Collected data
--- Begin ---

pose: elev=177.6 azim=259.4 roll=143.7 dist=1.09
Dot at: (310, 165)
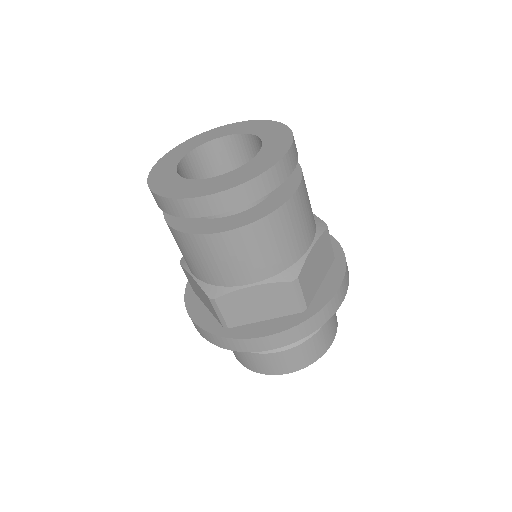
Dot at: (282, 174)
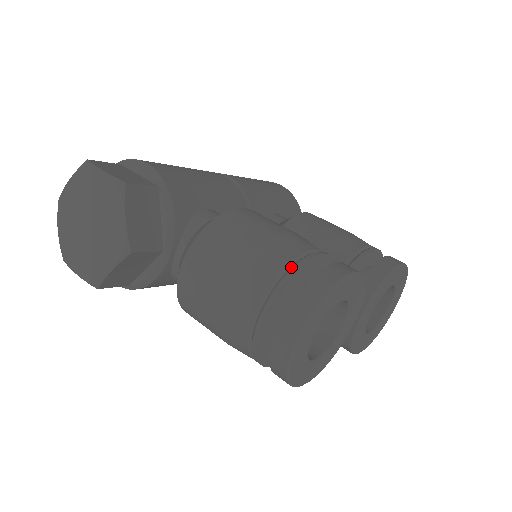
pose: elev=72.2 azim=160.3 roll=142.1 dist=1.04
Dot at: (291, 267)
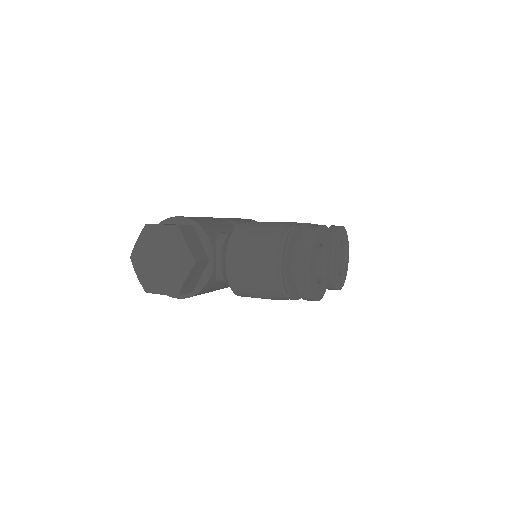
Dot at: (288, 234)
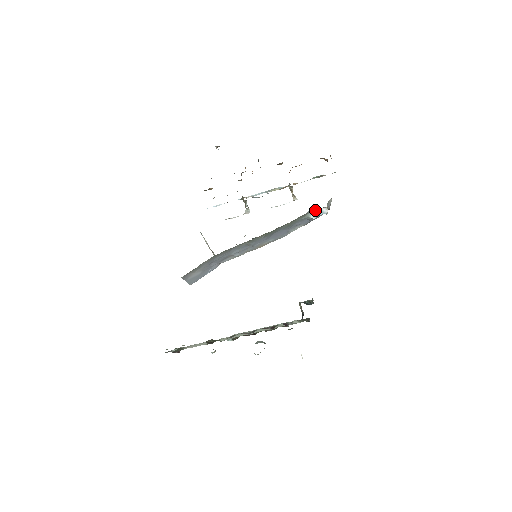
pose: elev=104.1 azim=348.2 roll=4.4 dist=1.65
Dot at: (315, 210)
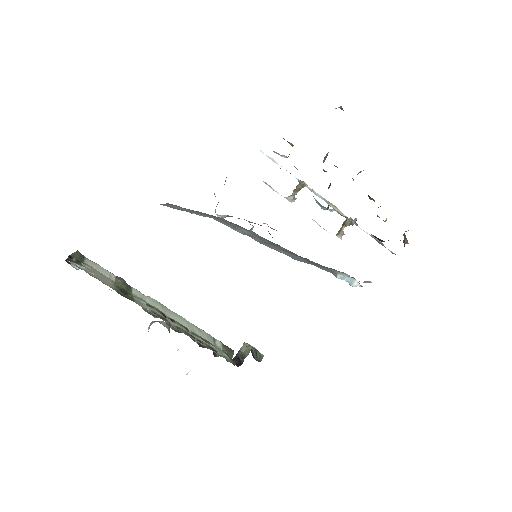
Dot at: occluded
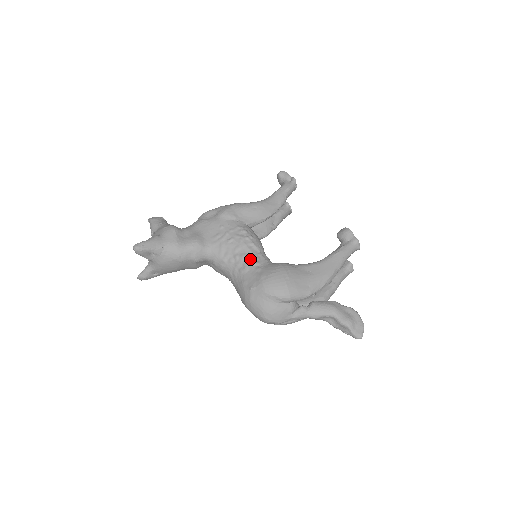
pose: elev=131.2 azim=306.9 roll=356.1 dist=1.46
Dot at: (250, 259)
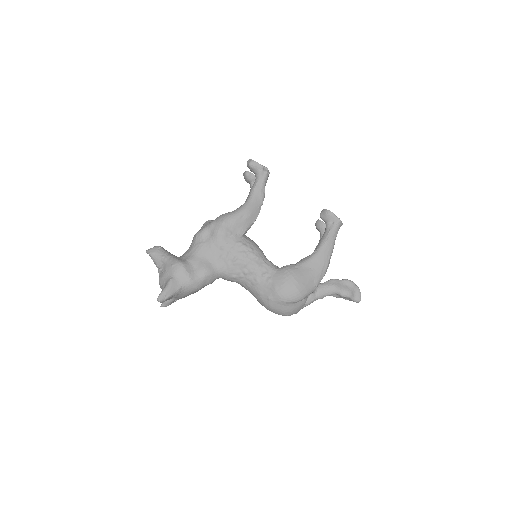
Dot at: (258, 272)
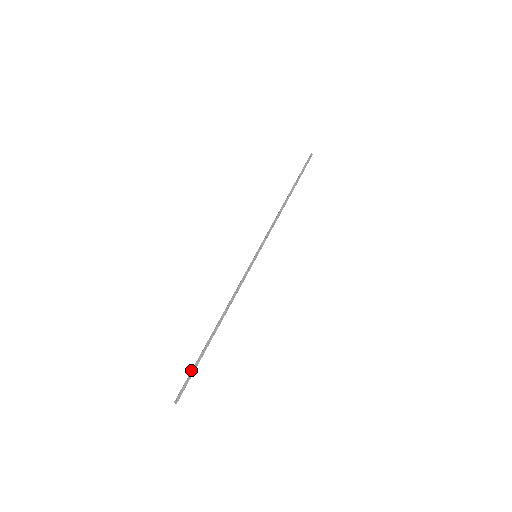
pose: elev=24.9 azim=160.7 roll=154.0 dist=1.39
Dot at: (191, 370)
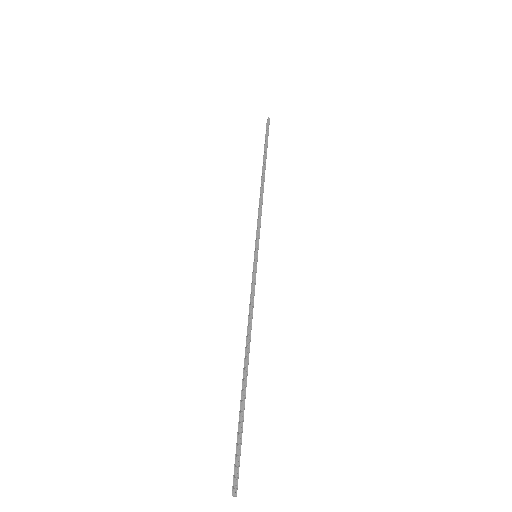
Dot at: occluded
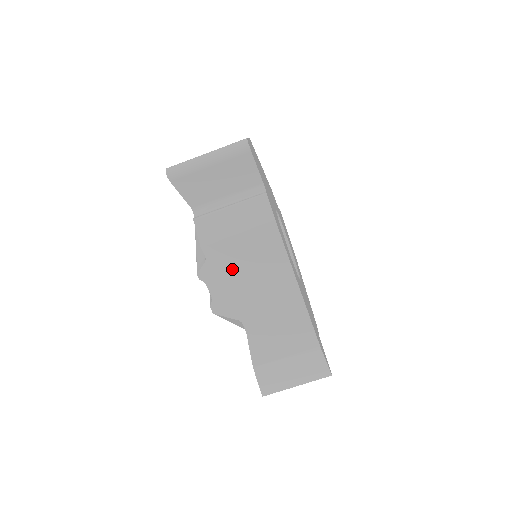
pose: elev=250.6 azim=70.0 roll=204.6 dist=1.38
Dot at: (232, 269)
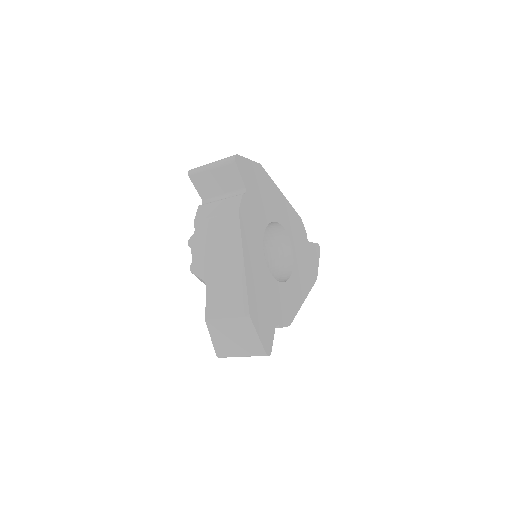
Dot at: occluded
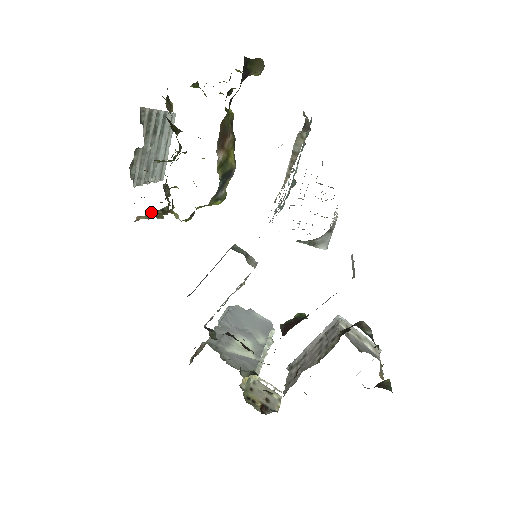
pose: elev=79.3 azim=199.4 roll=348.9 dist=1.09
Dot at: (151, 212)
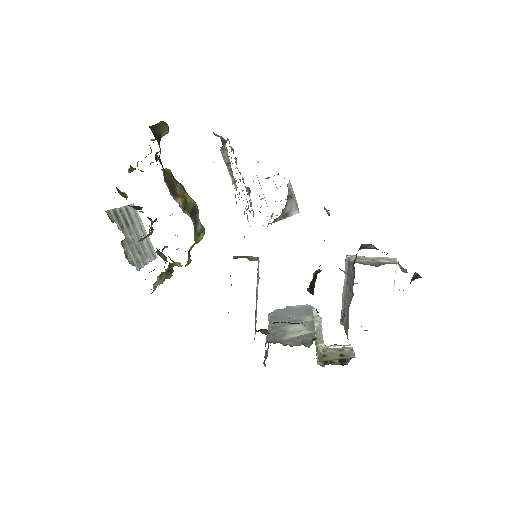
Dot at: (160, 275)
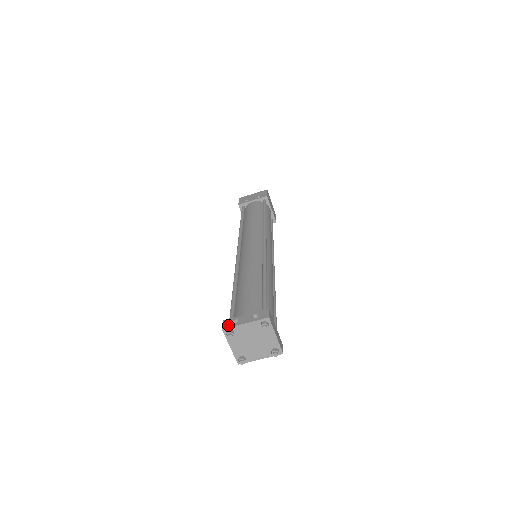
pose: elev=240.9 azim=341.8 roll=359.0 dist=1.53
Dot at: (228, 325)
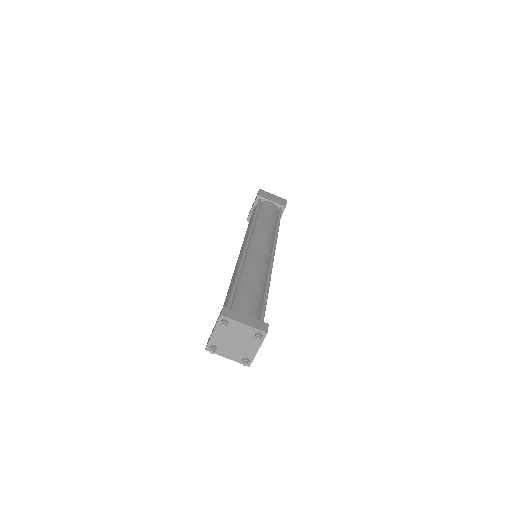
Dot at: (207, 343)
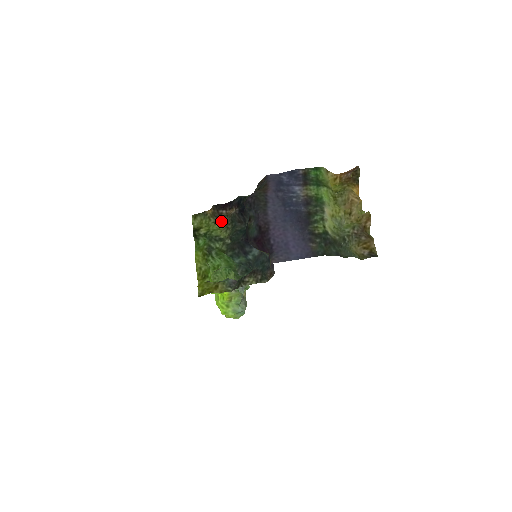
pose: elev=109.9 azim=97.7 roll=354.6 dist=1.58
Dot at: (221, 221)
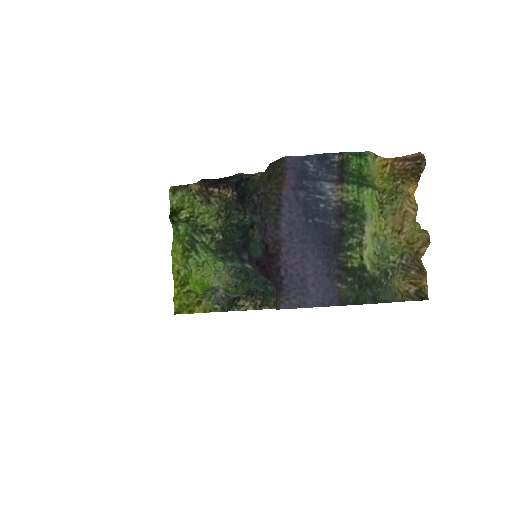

--- End ---

__GOAL OF THE EXERCISE__: Convert every line of the records above into a JSON list of strings, with one string per line and no blank lines. Leave out the pictures.

__EXERCISE ANSWER__:
[
  "pose: elev=177.6 azim=259.4 roll=143.7 dist=1.09",
  "Dot at: (310, 165)",
  "Dot at: (282, 174)",
  "pose: elev=72.2 azim=160.3 roll=142.1 dist=1.04",
  "Dot at: (291, 267)",
  "Dot at: (288, 234)",
  "pose: elev=104.1 azim=348.2 roll=4.4 dist=1.65",
  "Dot at: (315, 210)",
  "Dot at: occluded",
  "pose: elev=131.2 azim=306.9 roll=356.1 dist=1.46",
  "Dot at: (250, 259)",
  "Dot at: (258, 272)",
  "pose: elev=24.9 azim=160.7 roll=154.0 dist=1.39",
  "Dot at: (191, 370)",
  "Dot at: occluded",
  "pose: elev=250.6 azim=70.0 roll=204.6 dist=1.38",
  "Dot at: (232, 269)",
  "Dot at: occluded",
  "pose: elev=79.3 azim=199.4 roll=348.9 dist=1.09",
  "Dot at: (151, 212)",
  "Dot at: (160, 275)",
  "pose: elev=240.9 azim=341.8 roll=359.0 dist=1.53",
  "Dot at: (228, 325)",
  "Dot at: (207, 343)",
  "pose: elev=109.9 azim=97.7 roll=354.6 dist=1.58",
  "Dot at: (221, 221)"
]